:: Task details ::
Repeat the entries below exactly. Begin with the first line and end with the line that contains "6: (585, 127, 0.57)".

:: Data to process ::
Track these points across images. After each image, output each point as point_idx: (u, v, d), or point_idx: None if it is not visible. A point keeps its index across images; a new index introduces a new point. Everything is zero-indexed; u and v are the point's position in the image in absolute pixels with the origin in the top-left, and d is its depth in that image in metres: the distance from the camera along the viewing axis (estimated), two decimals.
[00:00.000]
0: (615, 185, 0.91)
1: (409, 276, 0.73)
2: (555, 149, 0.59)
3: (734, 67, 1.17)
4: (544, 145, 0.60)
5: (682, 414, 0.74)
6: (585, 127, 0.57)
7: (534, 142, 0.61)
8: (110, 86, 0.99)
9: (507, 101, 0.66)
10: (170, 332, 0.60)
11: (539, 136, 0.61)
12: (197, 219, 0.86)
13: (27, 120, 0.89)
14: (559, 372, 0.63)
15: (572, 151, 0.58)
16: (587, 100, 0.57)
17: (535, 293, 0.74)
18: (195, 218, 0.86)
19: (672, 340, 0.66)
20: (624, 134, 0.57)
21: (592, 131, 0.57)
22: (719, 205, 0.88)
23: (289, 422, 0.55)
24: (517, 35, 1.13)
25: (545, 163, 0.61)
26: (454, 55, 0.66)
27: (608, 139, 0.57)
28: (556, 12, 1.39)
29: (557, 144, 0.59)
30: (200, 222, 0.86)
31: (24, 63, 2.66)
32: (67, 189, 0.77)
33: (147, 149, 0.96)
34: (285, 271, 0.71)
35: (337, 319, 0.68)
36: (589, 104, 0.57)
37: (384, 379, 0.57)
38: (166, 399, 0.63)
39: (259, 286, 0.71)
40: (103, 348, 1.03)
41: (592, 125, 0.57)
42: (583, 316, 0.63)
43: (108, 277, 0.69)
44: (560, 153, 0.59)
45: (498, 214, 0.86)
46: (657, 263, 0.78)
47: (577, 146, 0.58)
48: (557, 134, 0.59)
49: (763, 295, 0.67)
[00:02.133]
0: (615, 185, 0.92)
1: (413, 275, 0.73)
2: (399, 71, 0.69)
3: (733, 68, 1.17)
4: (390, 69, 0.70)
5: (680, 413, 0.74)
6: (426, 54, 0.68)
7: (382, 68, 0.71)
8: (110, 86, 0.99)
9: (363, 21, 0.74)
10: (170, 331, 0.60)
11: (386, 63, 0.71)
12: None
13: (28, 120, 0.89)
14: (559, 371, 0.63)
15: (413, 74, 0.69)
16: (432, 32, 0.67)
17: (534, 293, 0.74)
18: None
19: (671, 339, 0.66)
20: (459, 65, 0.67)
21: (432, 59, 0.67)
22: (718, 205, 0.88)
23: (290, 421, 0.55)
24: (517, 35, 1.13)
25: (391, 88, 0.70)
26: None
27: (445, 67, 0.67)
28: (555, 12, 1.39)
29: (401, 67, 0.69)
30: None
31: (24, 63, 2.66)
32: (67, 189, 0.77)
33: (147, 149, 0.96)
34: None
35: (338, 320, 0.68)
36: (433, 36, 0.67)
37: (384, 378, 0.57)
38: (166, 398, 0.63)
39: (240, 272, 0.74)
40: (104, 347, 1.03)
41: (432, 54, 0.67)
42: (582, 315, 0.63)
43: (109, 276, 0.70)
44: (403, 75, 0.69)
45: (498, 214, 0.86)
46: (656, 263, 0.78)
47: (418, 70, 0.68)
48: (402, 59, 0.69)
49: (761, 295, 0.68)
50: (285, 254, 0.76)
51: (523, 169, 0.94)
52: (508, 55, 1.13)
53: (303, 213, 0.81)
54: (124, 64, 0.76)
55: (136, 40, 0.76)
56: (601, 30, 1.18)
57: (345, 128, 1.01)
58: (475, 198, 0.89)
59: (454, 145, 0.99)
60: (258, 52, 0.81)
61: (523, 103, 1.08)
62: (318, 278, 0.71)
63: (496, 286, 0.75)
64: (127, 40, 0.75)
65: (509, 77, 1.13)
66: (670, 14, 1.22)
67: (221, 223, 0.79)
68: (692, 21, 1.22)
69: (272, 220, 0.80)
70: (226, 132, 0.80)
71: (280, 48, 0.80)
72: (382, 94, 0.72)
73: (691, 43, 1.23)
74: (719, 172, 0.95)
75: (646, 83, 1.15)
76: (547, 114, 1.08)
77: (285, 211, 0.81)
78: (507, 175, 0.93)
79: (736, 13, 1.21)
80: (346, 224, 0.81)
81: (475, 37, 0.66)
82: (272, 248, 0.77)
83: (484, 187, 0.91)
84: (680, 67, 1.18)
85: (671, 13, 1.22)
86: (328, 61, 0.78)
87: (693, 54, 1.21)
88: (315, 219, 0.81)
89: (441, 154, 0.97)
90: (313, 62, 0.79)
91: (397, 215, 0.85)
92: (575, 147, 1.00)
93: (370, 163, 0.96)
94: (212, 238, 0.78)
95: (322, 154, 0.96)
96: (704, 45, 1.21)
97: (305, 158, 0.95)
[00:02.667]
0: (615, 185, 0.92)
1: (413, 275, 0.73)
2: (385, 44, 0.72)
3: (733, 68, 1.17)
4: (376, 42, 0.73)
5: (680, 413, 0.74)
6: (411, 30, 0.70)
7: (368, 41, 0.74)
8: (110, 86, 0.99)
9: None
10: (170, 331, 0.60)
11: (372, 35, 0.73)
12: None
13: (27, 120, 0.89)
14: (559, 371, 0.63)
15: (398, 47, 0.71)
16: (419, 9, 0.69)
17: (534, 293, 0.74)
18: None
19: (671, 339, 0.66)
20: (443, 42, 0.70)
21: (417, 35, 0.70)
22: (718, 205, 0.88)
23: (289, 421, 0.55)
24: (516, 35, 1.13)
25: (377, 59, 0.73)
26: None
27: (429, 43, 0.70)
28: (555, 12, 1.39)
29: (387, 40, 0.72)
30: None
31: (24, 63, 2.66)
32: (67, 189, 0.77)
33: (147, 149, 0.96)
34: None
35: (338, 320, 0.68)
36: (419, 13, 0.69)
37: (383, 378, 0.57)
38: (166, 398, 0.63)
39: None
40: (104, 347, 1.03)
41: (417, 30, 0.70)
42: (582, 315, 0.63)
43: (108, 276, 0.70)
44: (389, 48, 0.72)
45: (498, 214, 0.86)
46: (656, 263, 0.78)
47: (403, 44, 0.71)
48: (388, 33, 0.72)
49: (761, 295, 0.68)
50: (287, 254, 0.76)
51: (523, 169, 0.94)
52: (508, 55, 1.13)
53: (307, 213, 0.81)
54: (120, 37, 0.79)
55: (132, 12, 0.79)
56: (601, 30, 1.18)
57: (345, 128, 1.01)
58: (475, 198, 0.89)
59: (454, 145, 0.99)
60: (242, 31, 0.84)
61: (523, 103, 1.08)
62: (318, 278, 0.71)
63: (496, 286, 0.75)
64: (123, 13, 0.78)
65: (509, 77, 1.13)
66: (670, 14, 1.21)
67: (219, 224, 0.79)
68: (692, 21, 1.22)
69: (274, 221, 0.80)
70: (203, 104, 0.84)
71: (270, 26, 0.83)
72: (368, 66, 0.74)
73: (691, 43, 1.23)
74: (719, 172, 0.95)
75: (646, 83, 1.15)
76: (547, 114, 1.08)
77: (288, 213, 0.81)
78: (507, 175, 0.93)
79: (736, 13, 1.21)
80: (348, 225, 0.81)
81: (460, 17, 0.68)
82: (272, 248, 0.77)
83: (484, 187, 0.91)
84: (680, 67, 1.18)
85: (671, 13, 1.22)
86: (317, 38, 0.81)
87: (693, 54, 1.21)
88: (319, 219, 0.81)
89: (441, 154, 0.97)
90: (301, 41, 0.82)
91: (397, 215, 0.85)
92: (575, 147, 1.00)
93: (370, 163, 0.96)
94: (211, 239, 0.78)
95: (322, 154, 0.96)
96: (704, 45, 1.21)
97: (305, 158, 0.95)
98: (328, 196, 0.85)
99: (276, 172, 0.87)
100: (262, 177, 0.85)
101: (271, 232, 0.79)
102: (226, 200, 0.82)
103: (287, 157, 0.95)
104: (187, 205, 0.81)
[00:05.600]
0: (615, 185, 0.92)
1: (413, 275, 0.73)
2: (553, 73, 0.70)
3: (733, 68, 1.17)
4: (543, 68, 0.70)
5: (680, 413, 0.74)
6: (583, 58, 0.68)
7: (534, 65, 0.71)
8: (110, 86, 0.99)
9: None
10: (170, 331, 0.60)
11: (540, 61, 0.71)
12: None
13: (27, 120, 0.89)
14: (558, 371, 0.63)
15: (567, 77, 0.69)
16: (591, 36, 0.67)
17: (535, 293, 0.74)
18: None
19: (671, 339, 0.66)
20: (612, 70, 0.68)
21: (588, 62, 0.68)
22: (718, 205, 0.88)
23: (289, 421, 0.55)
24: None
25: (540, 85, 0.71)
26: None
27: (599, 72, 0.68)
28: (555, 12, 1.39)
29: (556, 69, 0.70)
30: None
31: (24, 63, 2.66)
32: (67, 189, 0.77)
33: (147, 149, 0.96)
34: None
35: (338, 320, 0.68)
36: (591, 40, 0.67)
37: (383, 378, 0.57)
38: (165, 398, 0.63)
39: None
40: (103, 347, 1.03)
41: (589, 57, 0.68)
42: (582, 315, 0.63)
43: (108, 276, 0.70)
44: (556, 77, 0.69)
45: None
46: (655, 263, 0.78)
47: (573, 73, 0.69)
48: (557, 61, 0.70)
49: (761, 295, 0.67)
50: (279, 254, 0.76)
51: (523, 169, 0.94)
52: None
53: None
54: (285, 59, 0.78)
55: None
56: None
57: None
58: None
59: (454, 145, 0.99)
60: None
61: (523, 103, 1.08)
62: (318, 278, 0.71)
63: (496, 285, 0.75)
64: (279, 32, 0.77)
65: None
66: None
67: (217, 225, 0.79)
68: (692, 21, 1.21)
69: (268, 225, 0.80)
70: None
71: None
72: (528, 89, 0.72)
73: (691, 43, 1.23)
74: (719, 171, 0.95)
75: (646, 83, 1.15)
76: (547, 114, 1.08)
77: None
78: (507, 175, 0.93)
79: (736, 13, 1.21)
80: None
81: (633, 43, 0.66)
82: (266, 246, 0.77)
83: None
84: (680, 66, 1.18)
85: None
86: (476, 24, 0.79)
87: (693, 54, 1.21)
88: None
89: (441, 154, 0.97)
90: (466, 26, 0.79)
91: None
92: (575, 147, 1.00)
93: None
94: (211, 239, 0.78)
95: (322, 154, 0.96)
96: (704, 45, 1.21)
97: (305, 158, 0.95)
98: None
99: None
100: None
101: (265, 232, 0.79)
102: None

:: Exercise answer ::
Track these points across images. After each image, output each point as point_idx: (u, v, d), or point_idx: None if it is not visible. A point keeps its index across images; a new index introduces a new point. Everything is zero-indexed; u and v are the point's position in the image in absolute pixels with the origin in the top-left, and d is its depth in that image in metres: the distance from the camera along the viewing axis (estimated), two decimals.
[00:00.000]
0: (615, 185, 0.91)
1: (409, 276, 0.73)
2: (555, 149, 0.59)
3: (734, 67, 1.17)
4: (544, 145, 0.60)
5: (682, 414, 0.74)
6: (585, 127, 0.57)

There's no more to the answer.